TASK BRIEF: Find every line in the data below that contains the string "right", treating uppercase and lowercase as different, and copy each of those lines in full.

RECORDS FOR THE EXERCISE:
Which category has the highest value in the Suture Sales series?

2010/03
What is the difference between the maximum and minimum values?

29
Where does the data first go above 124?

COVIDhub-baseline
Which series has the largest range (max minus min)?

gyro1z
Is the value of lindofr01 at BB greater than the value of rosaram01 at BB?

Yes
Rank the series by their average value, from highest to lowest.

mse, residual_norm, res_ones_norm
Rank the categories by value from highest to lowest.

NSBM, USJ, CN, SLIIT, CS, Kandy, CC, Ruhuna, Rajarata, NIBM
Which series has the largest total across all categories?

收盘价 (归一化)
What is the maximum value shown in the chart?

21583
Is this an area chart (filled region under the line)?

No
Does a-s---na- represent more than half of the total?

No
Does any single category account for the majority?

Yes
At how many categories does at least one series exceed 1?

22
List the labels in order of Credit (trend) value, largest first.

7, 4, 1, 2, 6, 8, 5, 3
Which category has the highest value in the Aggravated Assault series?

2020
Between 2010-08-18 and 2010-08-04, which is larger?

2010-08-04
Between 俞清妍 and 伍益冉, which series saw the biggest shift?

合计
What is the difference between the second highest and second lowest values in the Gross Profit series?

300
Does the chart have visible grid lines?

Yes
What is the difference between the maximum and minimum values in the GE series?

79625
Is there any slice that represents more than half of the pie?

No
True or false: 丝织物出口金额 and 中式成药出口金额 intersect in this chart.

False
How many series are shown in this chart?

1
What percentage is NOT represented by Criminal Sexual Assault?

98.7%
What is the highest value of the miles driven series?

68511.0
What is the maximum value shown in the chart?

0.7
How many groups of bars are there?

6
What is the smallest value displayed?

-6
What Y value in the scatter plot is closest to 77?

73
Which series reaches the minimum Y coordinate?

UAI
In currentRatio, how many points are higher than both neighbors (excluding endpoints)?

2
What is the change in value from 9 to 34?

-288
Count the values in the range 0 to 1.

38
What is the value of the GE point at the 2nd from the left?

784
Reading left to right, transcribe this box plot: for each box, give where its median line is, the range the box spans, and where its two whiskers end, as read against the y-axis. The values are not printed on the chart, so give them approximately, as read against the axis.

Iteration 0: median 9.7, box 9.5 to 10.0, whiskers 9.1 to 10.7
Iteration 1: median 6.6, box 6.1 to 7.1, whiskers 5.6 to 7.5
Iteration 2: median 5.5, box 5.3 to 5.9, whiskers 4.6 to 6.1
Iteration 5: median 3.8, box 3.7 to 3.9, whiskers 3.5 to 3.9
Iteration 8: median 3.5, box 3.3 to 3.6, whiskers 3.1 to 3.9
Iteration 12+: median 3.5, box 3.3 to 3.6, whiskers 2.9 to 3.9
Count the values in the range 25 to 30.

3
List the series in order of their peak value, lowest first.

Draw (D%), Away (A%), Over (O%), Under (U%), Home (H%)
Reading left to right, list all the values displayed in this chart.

YOUR RESPONSE:
Reading left to right, transcribe this box plot: for each box, give where its median line is, the range the box spans, and where its two whiskers end, as read against the y-axis. The values are not printed on the chart, so give them approximately, as read against the axis.
Reading left to right, list all the values displayed in this chart.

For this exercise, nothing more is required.